Data shown »
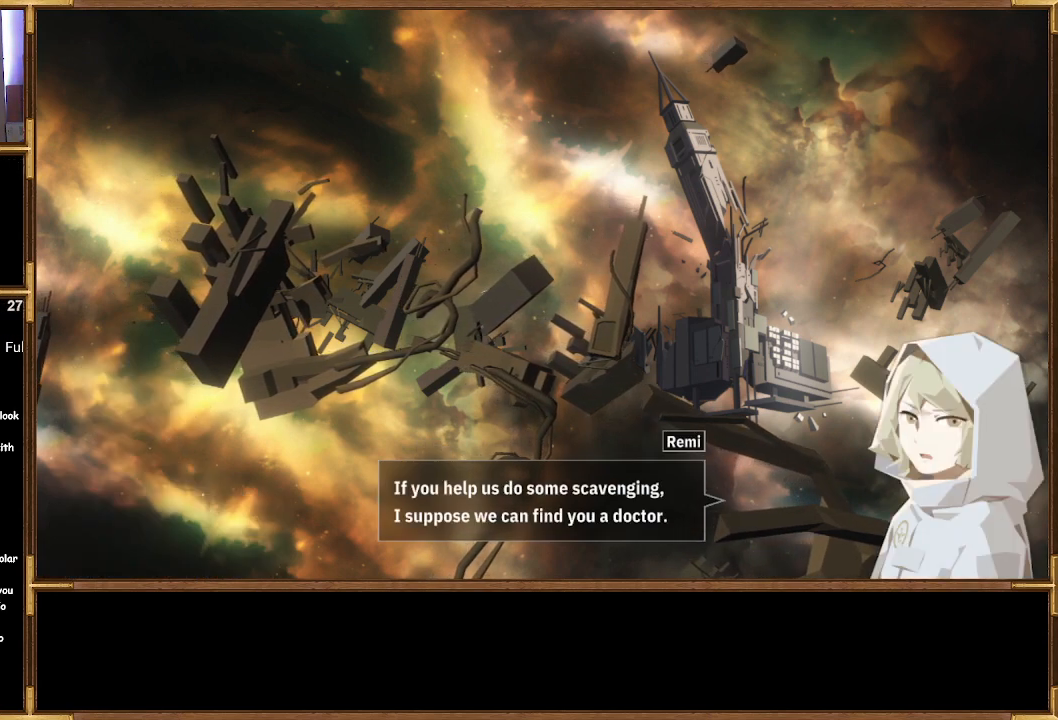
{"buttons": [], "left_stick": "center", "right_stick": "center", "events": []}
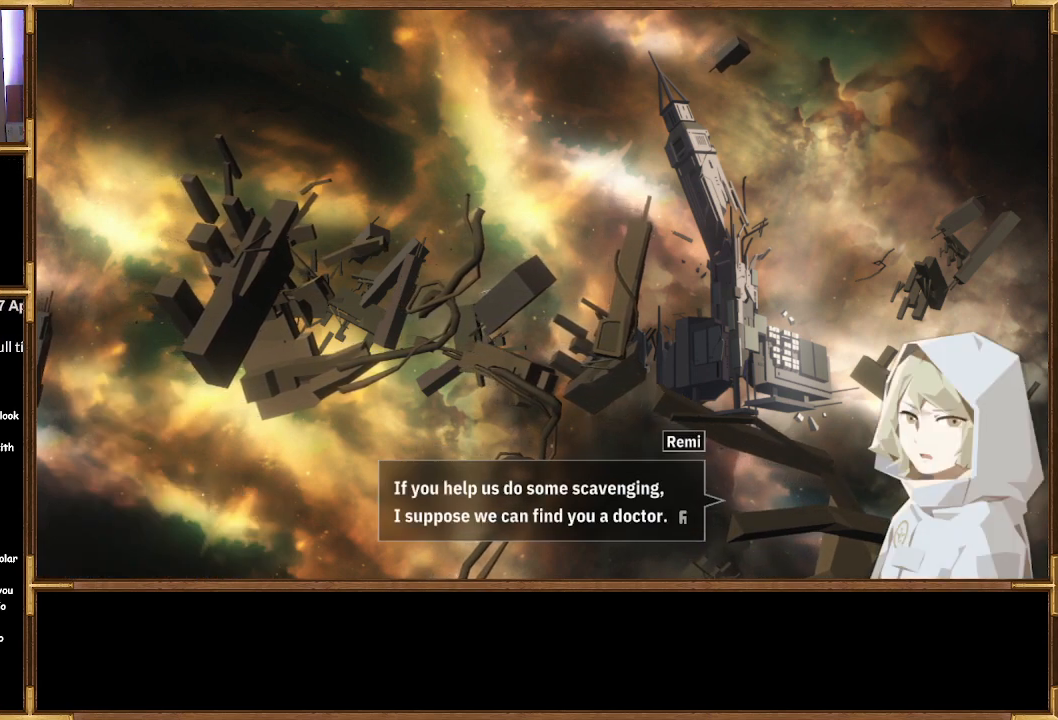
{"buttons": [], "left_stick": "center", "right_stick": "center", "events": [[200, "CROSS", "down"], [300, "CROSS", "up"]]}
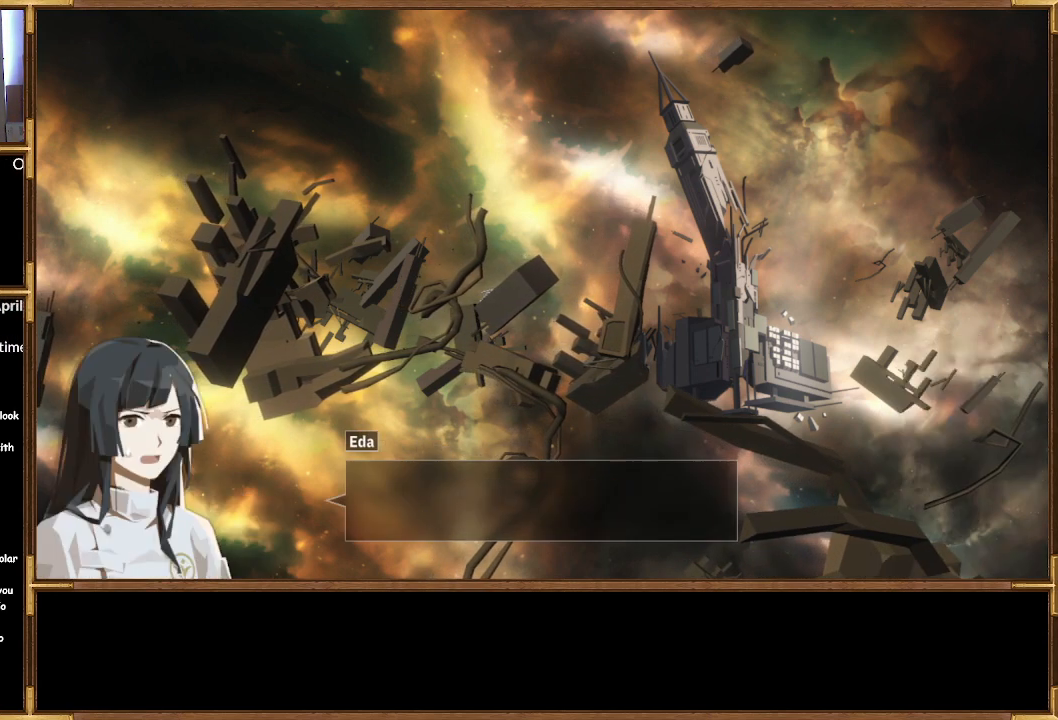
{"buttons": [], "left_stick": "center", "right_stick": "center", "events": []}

Work request »
Although the material contains pictures, only the lines are to be written out, exactly as they stand.

Exercise answer »
{"buttons": [], "left_stick": "center", "right_stick": "center", "events": []}
{"buttons": [], "left_stick": "center", "right_stick": "center", "events": [[200, "CROSS", "down"], [300, "CROSS", "up"]]}
{"buttons": [], "left_stick": "center", "right_stick": "center", "events": []}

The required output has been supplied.